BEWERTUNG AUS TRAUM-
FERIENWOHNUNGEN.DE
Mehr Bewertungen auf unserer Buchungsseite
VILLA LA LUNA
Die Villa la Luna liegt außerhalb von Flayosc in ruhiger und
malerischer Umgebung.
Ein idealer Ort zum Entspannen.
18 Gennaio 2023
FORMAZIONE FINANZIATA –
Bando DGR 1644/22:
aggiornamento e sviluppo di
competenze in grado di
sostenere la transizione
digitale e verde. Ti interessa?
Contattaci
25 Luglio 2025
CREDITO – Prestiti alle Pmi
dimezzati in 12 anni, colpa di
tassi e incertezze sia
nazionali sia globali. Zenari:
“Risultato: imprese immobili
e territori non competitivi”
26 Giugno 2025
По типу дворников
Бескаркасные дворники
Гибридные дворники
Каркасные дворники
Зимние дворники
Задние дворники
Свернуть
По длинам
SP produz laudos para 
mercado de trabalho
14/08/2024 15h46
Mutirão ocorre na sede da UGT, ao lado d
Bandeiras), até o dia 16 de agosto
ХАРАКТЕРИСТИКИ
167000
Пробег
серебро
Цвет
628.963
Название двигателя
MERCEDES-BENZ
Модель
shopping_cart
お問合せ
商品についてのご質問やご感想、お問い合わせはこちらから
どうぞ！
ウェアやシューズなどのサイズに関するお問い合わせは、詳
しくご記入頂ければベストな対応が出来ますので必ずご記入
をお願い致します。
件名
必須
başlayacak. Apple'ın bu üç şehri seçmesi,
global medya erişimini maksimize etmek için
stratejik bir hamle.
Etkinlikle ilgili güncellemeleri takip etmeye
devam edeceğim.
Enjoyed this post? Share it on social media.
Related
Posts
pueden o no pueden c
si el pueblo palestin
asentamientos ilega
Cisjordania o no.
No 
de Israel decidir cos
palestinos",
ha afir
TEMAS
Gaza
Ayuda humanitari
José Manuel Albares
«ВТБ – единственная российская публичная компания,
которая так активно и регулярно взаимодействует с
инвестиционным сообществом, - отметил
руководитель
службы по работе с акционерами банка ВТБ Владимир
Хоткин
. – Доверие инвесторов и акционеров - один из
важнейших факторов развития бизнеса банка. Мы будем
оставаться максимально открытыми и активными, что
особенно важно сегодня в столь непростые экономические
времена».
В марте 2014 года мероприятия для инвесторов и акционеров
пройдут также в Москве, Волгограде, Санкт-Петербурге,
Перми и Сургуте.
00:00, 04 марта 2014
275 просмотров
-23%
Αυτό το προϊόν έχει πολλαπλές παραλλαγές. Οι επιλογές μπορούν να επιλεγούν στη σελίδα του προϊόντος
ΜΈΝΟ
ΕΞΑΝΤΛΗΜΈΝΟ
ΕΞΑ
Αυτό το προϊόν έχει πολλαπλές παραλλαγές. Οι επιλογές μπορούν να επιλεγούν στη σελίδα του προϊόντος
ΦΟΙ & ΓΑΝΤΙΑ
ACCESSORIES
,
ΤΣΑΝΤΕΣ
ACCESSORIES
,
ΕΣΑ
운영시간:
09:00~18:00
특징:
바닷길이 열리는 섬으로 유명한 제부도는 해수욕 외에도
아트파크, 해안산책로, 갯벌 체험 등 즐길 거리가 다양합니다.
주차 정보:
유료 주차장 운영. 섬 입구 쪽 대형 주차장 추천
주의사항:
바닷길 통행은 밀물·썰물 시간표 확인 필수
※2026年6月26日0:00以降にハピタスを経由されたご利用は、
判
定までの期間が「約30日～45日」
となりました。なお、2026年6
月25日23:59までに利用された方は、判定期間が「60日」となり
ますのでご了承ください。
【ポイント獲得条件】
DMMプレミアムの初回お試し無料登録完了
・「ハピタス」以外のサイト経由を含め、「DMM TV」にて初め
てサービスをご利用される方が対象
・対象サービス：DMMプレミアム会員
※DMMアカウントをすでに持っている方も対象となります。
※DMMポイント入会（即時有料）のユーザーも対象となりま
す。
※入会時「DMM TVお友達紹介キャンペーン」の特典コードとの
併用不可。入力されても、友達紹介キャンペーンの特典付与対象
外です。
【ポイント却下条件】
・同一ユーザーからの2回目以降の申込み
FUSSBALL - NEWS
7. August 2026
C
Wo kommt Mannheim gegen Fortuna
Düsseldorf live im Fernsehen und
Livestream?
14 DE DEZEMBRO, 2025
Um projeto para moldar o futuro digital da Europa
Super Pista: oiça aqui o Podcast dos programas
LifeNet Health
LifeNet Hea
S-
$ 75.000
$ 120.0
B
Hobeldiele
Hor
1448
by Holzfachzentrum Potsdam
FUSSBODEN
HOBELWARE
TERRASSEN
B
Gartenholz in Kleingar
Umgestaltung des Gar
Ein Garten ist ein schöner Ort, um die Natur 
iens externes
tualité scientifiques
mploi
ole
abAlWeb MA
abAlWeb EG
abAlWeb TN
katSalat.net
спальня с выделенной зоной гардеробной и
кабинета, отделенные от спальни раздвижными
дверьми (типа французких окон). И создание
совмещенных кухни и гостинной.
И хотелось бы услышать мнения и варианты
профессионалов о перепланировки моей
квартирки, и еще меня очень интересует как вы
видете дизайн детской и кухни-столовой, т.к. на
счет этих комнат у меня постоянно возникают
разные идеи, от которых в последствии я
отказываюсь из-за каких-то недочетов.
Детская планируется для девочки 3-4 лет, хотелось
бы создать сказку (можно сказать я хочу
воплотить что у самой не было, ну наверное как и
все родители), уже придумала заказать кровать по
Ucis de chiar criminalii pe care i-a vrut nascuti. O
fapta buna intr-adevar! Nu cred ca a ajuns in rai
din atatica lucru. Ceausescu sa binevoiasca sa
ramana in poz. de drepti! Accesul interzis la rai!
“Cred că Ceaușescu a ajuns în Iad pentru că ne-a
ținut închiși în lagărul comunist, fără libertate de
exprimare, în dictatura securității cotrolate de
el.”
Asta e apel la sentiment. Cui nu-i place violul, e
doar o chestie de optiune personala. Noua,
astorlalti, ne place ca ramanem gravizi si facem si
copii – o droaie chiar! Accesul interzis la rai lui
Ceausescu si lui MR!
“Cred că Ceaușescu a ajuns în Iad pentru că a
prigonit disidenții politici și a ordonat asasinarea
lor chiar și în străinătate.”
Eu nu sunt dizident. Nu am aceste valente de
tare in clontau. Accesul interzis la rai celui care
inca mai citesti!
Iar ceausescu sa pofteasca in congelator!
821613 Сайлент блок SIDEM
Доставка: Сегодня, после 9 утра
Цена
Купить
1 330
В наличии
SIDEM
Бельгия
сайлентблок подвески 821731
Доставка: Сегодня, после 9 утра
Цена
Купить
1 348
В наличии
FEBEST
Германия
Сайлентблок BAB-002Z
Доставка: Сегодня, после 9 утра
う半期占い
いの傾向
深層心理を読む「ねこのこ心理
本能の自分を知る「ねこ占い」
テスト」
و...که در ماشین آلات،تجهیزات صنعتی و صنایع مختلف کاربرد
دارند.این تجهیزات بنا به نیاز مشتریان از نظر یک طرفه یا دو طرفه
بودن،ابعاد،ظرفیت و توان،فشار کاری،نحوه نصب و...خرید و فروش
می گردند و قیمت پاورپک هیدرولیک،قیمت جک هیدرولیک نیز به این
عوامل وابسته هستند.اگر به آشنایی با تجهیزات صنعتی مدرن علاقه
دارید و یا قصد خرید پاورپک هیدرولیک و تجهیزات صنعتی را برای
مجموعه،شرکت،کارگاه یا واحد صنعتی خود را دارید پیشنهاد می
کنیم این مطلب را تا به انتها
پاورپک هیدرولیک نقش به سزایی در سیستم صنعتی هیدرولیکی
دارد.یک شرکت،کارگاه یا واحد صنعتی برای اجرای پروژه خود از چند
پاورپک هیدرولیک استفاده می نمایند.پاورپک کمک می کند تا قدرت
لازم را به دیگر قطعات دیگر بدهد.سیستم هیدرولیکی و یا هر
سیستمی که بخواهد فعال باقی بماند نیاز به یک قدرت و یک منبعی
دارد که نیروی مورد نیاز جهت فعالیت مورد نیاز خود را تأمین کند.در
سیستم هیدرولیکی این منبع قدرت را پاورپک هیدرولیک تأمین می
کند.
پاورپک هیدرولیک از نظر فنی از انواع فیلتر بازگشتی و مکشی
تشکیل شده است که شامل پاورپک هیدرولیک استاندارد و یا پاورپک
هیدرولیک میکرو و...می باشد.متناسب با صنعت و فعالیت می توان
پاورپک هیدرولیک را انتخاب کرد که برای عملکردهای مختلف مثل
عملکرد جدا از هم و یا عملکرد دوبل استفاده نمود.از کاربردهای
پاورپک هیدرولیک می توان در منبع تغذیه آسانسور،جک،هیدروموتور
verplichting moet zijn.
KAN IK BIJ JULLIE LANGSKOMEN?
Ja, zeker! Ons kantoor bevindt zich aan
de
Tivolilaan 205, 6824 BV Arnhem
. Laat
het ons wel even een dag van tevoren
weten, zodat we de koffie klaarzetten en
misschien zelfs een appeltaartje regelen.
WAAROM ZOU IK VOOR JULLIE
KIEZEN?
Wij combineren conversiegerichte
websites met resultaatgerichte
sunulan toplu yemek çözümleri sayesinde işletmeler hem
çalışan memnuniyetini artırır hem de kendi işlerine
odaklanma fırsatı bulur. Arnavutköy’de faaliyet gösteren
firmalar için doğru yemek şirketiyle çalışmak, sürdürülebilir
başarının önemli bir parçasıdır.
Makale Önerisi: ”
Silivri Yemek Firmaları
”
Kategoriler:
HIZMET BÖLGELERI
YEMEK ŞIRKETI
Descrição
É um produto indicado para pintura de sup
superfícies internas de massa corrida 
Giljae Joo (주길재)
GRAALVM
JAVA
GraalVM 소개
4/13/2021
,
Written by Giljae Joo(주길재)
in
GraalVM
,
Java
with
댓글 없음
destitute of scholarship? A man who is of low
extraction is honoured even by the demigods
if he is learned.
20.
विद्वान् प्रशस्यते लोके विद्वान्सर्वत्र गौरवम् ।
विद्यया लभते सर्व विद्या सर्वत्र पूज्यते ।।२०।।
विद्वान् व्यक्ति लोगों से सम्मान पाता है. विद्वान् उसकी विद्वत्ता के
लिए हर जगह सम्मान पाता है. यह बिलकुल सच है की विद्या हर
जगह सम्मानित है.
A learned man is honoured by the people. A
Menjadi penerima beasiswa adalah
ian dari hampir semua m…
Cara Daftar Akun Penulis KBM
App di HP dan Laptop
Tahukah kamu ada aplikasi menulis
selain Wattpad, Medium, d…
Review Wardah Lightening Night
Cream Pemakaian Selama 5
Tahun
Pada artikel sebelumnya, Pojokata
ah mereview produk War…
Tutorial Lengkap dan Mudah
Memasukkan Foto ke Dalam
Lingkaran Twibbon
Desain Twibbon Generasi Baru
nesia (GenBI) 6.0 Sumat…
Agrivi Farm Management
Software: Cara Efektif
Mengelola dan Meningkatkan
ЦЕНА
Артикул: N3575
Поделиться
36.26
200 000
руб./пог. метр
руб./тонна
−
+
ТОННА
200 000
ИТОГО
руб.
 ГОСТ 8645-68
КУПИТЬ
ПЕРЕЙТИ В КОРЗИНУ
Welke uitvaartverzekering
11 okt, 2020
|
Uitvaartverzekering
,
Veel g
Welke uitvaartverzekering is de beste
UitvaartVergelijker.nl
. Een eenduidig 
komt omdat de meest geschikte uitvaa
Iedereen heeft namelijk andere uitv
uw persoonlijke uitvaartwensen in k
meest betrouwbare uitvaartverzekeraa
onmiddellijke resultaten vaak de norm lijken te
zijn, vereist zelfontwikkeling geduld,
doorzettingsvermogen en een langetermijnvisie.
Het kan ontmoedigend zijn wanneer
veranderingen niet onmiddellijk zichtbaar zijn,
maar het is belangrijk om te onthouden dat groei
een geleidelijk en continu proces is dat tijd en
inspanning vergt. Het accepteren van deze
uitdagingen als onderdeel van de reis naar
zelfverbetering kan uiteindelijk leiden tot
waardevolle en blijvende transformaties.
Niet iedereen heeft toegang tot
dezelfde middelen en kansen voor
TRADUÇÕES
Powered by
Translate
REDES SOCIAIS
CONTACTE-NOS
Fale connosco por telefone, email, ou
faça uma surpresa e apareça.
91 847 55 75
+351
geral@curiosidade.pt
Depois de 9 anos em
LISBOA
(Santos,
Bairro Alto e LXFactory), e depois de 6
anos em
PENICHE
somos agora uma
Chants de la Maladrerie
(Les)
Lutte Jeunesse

○ ○ ○ ○ ○ ○ ○

Description of the task: Read the entries and show each line that mentions "Cara".

Task solution:
Cara Daftar Akun Penulis KBM
Software: Cara Efektif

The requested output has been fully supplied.